David was frightened by the power of the ark after it killed Uzzah, and he stopped its journey.  When we are reminded what is at stake in religion – that it is eternal life or an eternity in hell – religion can be so frightening that we stop in our tracks.  It seems too big for us.  It can make us afraid to even go to the Word – it’s too painful, or it would be too painful, to honestly look at all the ways we ignore what it says.  It is no wonder that David no longer wanted the ark to come to him.
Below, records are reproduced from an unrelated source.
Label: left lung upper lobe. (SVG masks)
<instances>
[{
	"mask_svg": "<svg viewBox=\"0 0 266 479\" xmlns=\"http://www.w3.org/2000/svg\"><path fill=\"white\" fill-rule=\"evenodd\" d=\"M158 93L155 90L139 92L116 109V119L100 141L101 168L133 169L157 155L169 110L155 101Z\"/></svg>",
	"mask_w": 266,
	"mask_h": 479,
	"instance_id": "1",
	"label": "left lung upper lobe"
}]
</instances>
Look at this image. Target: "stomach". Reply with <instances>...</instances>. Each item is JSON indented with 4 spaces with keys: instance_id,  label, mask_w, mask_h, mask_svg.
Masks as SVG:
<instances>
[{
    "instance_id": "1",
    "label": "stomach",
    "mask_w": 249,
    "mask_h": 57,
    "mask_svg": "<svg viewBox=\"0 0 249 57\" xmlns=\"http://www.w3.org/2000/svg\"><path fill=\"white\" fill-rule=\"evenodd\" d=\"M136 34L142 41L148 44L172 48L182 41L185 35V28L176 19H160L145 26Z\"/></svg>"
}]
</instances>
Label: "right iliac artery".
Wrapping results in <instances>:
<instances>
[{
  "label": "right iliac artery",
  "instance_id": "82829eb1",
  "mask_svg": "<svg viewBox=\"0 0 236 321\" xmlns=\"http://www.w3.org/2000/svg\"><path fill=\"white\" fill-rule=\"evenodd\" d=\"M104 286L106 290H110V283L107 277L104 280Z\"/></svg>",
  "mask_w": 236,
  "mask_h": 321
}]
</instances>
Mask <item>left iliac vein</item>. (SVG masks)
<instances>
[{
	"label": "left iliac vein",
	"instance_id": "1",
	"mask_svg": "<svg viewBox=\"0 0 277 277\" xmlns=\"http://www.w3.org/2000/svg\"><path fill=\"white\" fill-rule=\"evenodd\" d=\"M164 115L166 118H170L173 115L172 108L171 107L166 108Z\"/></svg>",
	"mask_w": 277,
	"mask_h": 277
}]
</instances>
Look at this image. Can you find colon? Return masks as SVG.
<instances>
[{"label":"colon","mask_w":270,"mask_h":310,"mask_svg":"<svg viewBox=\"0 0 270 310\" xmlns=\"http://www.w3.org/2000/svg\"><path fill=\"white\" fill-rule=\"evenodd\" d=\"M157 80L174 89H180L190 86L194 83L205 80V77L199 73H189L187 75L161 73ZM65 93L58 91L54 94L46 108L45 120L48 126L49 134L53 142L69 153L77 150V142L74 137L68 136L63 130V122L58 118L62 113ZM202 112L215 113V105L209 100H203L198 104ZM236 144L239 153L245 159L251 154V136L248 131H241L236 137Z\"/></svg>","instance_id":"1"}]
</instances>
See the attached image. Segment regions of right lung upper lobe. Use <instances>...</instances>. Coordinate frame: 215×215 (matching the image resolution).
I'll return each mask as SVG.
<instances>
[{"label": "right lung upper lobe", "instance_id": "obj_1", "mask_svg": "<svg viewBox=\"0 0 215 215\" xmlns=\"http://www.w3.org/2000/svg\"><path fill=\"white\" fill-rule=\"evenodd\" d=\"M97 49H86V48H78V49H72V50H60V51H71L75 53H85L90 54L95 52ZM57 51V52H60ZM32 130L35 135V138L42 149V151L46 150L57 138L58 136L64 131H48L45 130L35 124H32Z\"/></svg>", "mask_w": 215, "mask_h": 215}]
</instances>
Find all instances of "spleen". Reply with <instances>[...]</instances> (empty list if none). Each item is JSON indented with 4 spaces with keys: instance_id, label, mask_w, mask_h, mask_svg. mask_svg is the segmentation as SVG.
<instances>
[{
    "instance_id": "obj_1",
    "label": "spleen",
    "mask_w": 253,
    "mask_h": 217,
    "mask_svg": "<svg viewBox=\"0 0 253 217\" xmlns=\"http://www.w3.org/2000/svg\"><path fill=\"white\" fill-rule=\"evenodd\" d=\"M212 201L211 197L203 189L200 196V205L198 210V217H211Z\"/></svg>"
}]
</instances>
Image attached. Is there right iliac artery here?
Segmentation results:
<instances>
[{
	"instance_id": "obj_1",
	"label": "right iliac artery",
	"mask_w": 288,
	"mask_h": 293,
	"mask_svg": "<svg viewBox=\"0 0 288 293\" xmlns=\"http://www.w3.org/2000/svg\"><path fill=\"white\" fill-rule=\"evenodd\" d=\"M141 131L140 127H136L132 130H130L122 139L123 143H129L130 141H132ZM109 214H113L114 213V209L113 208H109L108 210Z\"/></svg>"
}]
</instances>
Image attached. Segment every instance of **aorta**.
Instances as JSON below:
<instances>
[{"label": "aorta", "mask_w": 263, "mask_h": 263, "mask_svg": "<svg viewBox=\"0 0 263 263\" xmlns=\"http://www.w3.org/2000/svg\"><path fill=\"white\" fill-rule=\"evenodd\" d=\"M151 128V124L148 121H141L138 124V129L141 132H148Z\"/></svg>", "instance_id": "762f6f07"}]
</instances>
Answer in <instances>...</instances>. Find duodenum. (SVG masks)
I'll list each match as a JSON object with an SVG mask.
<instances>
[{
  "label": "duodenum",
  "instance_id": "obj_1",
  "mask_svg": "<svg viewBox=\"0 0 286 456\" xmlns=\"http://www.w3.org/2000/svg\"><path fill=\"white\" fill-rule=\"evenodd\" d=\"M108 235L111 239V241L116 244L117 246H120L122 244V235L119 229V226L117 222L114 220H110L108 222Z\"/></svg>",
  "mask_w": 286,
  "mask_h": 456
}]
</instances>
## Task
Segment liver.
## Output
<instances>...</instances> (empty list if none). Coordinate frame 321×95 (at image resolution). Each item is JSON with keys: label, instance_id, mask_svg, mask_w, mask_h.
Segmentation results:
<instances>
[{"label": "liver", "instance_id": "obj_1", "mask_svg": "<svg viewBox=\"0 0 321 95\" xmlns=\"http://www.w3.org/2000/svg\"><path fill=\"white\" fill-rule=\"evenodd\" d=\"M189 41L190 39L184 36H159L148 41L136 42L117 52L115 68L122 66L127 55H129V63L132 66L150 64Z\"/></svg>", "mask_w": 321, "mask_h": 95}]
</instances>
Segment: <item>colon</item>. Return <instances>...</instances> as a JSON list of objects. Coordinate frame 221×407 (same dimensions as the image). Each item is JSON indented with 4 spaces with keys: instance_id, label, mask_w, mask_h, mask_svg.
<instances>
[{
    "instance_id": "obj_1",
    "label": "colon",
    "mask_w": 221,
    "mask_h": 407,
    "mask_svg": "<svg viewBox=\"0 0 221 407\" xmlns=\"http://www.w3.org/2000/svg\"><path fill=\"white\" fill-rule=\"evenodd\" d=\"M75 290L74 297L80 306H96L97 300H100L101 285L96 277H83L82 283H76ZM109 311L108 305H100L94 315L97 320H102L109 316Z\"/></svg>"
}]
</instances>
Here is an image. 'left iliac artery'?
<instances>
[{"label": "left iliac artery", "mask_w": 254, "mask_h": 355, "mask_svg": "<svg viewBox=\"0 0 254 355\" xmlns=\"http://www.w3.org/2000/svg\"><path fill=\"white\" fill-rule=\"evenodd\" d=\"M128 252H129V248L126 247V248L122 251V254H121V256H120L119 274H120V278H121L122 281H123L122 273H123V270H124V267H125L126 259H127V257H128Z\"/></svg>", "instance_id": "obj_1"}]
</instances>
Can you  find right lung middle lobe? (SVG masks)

But while the ark is with Obed-Edom, it does not curse him.  It blesses him!  And this encourages David.  In the same way, we can call to mind that the Word is NOT there to condemn us.  The Lord said He did not come to condemn the world, but to save the world from its sins.  And so we can continue on our spiritual journey.  It takes a lot of courage – when we believe all the things the Word says about heaven and hell, about the possibility of backsliding – it can be scary.  But when we remember that it is there to give us life, and give it to us more abundantly, we can set out again.  We can rededicate ourselves to our mission, and continue to try bring the Word into our lives.  David went before the ark dancing and shouting.  The Word can give us greater joy than anything else in the world.  We may still carry fear, but our fear is transformed into a holy fear – not a fear that we will be condemned, but a fear of doing any harm to the things that are of the Lord.  We can follow the ark, and let it lead us, and trust that it will bring us further and further into heaven – that is, further and further into charity toward our neighbour and love toward the Lord. “So David and all the house of Israel brought up the ark of Jehovah with shouting and with the sound of the trumpet.”

Amen.

Lessons: 2 Samuel 6:1-15; Revelation 22:12-19; Arcana Coelestia 8944

AC 8944. It is believed in the world that a person is able to know from the light of nature, thus without revelation, many things that belong to religion; as that there is a God, that He is to be worshipped, and also that He is to be loved, likewise that a person will live after death, and many other things that depend upon these; and yet these things being such as are from self-intelligence. But I have been instructed by much experience that of himself, and without revelation, a person knows nothing whatever about Divine things, and about the things that belong to heavenly and spiritual life. For a person is born into the evils of the love of self and of the world, which are of such a nature that they shut out the influx from the heavens, and open influx from the hells; thus such as make a person blind, and incline him to deny that there is a Divine, that there is a heaven and a hell, and that there is a life after death. This is very manifest from the learned in the world, who by means of knowledges have carried the light of their nature above the light of others; for it is known that these deny the Divine, and acknowledge nature in place of the Divine, more than others; and also that when they speak from the heart, and not from doctrine, they deny the life after death, likewise heaven and hell, consequently all things of faith, which they call bonds for the common people. From this it is plain what is the quality of the light of nature without revelation. It has also been shown that many who have written upon natural theology, and from the light of their nature have skillfully confirmed those things which belonged to the doctrine of their church, in the other life at heart deny these same things more than others do; and also deny the Word itself, which they attempt utterly to destroy; for in the other life hearts speak. It has also been shown that the same can receive nothing of influx out of heaven, but only from the hells. Hence it was plain what is the quality of the light of nature without revelation; consequently what is the quality of that which comes from a person’s own intelligence.